But his foreign policy, especially when dealing with strongmen and rogue nations, has been pretty spot on. Probably more effective than any president in my lifetime, if I'm honest. I feel like it's very naive to attribute the relative peace during his presidency to mere chance, when this event and the Syrian red line attack pretty clearly communicated a message that strongmen around the world evidently picked up loud and clear.

(The odd counter argument, that Putin didn't advance during the Trump years because he knew Trump was his lapdog and would let him do whatever he wanted, doesn't even make logical sense... like, wouldn't that make you more likely to strike? While your lapdog is still in the Whitehouse, and before the next election possibly closes that window of opportunity? It's a baffling theory.)

The one president who is comparable is Reagan with his success in effectively ending the cold war and the part he played in transforming the Soviet Union. But in the meantime, he was mucking up the Middle East and Central America pretty badly.
 
How about if you need my tax dollars to make it work we just let the fucking thing burn. How about that?!?
 
Doubt it

Russia is preoccupied. Russia was the only reason Assad didn’t fall back then.

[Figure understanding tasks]
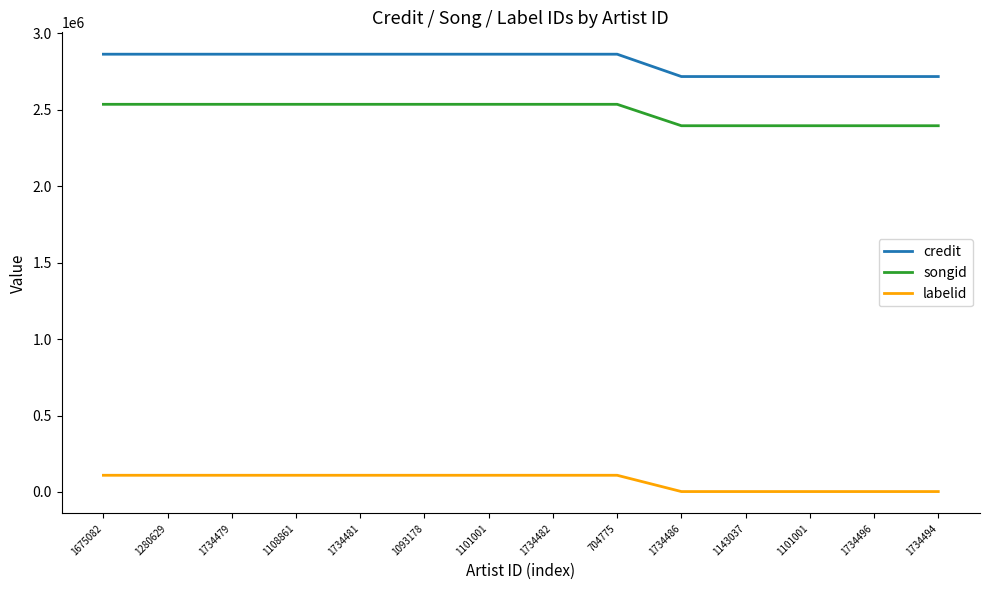

Is this an area chart (filled region under the line)?

No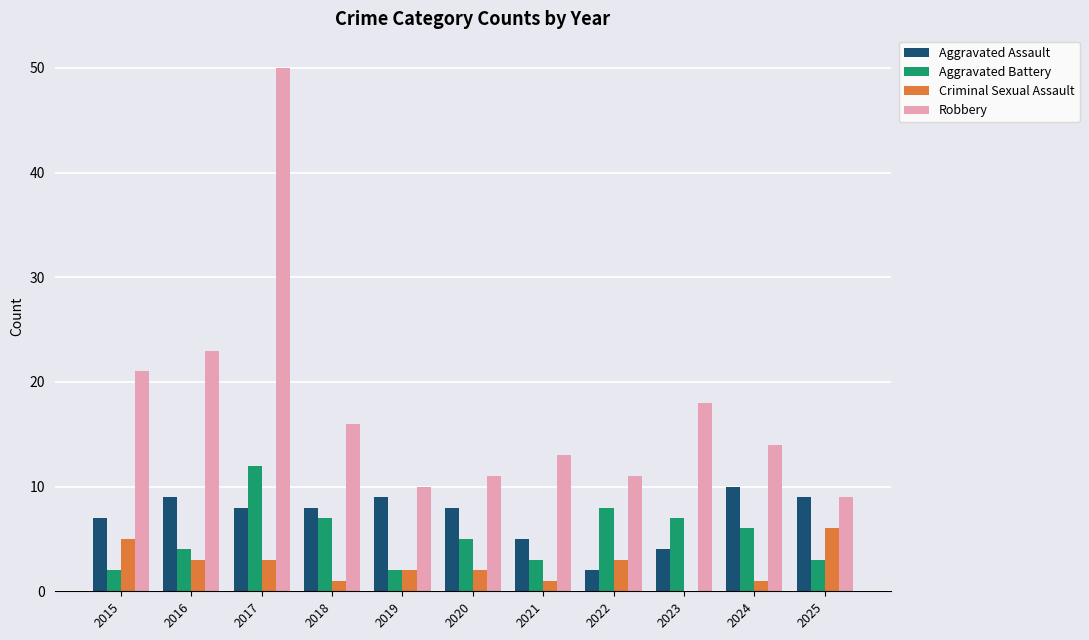

What is the total value across all series at 2019?

23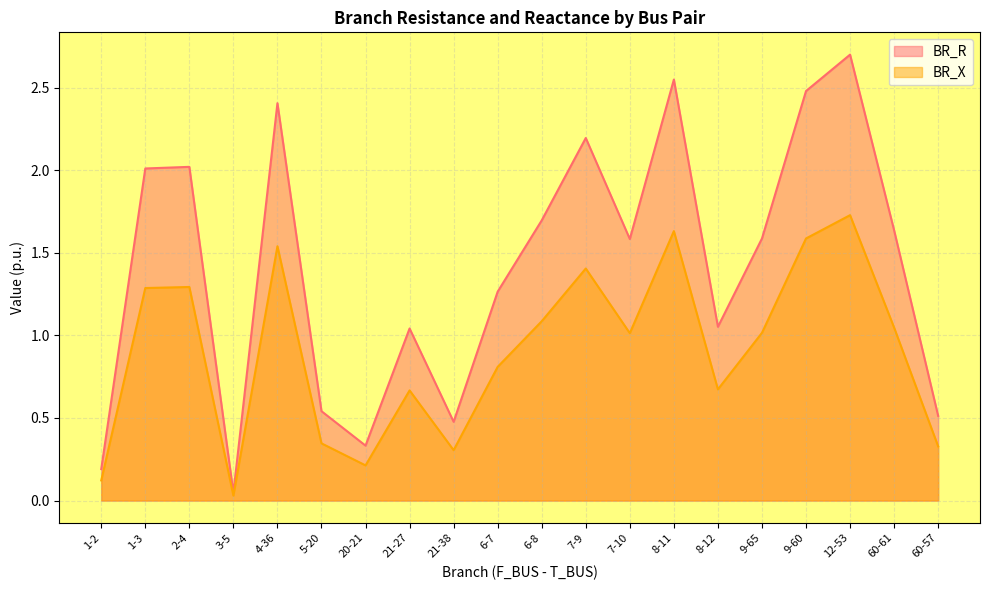

What are all the series names shown in the legend?

BR_R, BR_X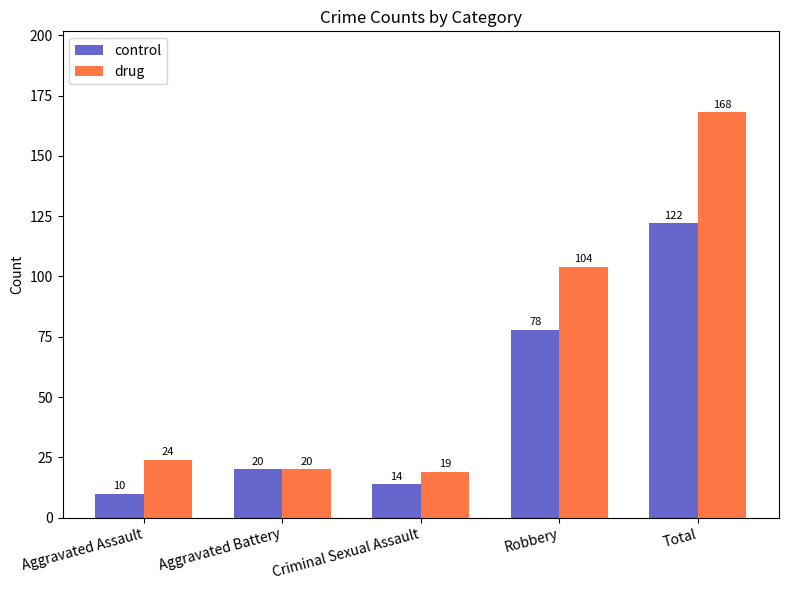

What is the approximate value of control at Criminal Sexual Assault?

14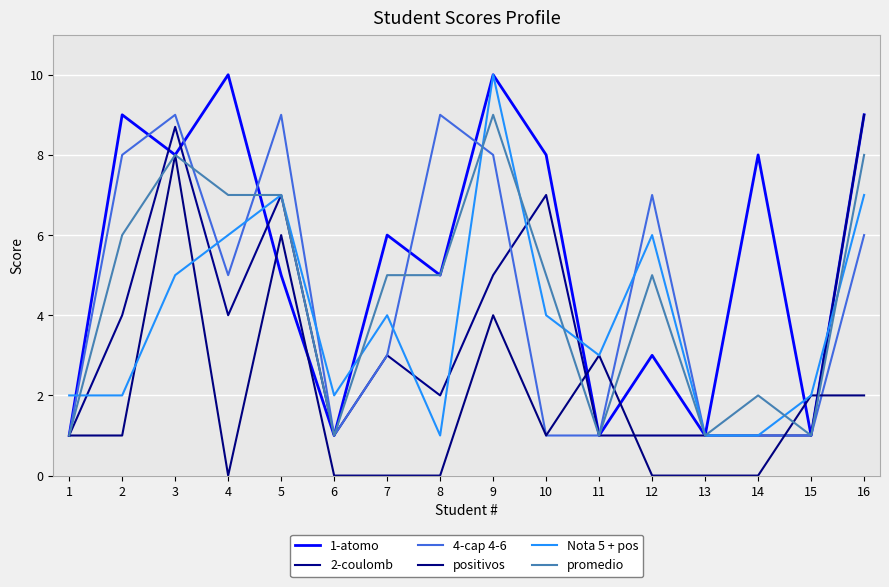

How many categories are shown in the chart?

16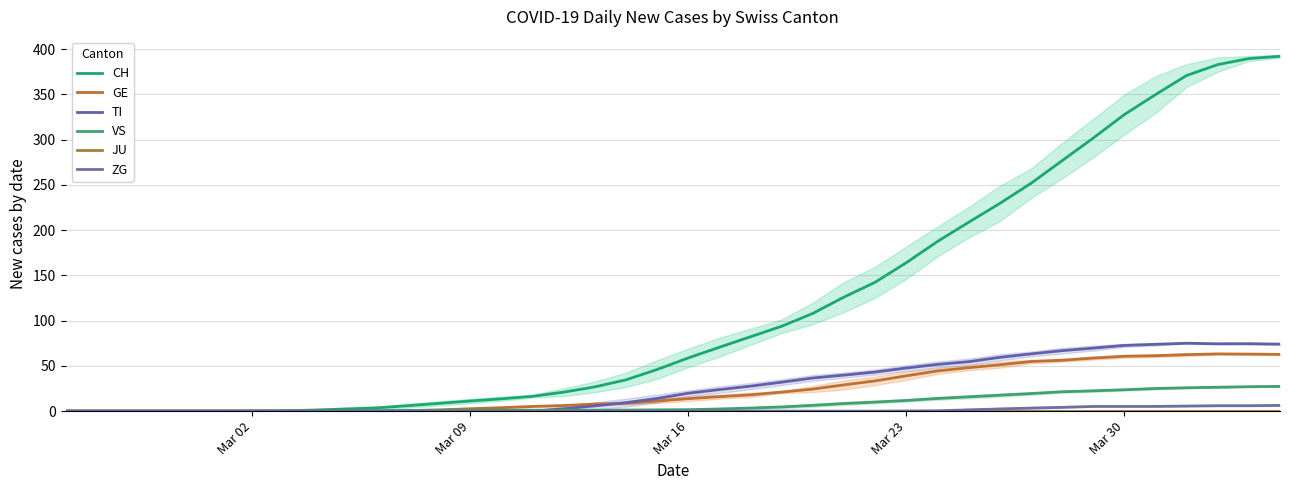

Reading left to right, list all the values displayed in this chart.

CH: 0.0	0.0	0.0	0.0	0.0	0.0	0.2	0.4	1.2	2.4	3.6	6.0	8.6	11.2	13.6	16.4	21.0	26.8	34.6	46.0	58.8	70.6	82.2	93.8	108.0	126.0	142.4	164.0	187.4	208.6	229.4	251.6	276.6	301.6	327.6	349.6	370.8	382.8	389.5	392.0
GE: 0.0	0.0	0.0	0.0	0.0	0.0	0.0	0.0	0.0	0.0	0.0	0.6	1.4	2.6	3.8	5.2	6.2	7.8	8.6	11.2	13.8	16.0	18.0	21.0	24.4	29.0	33.4	39.0	44.4	48.0	51.2	54.8	56.2	58.6	60.6	61.2	62.4	63.2	63.0	62.7
TI: 0.0	0.0	0.0	0.0	0.0	0.0	0.0	0.0	0.0	0.0	0.0	0.0	0.0	0.0	0.0	0.0	2.6	5.8	9.4	14.0	19.8	23.8	27.6	32.0	36.6	39.8	43.2	47.6	51.6	54.6	59.4	63.2	66.8	69.6	72.6	73.8	75.0	74.4	74.5	74.0
VS: 0.0	0.0	0.0	0.0	0.0	0.0	0.0	0.0	0.0	0.2	0.4	0.6	0.8	1.0	1.0	1.0	1.0	1.0	1.2	1.4	1.6	2.4	3.4	4.6	6.4	8.4	10.0	11.8	14.0	15.8	17.6	19.4	21.4	22.4	23.6	25.0	25.8	26.4	27.0	27.3
JU: 0.0	0.0	0.0	0.0	0.0	0.0	0.0	0.0	0.0	0.0	0.0	0.0	0.0	0.0	0.0	0.0	0.0	0.0	0.0	0.0	0.0	0.0	0.0	0.0	0.0	0.0	0.0	0.0	0.0	0.0	0.0	0.0	0.0	0.0	0.0	0.0	0.0	0.0	0.0	0.0
ZG: 0.0	0.0	0.0	0.0	0.0	0.0	0.0	0.0	0.0	0.0	0.0	0.0	0.0	0.0	0.0	0.0	0.0	0.0	0.0	0.0	0.0	0.0	0.0	0.0	0.0	0.0	0.0	0.2	0.4	1.4	2.4	3.4	4.2	5.2	5.2	5.2	5.6	6.0	6.0	6.3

**EXPLORE THE MATERIAL:**
- a) Name every person mentioned by name in the political discussion.
- b) According to the political discussion, which president is the only one comparable in foreign policy?
- c) Continue the political discussion from its last sentence.
The entries were taken from a separate source.

**RESPONSES:**
- a) Trump, Putin, Reagan, Assad

- b) Reagan

- c)
Turkey(NATO), CIA and Mossad got their ISIS(not buying the Woke Islamic State rebrand) hounds the funding to do a blitz before Trump takes over where they fear Ukraine will be taken off the tit naturally leading to a de-escalation of conflict where Ukraine has less offensives and Russia has less need for defense of won territories.

At which point Russia could’ve bombed the ever loving shit out of “the rebels” again.

Trump’s arrival will likely lead to ceasefires in Gaza and Lebanon as well since Hamas and others know Trump will let Bibi go ham if they don’t spread the checks and free hostages. Not saying it’s right but it’s the way it is.

So that frees up Iran as well.

Soleimani was just a message. I honestly saw no other reason for it. Dude was likely just over there fighting ISIS. Though it was fun to watch Iran’s bumbling response and the left cheering them on.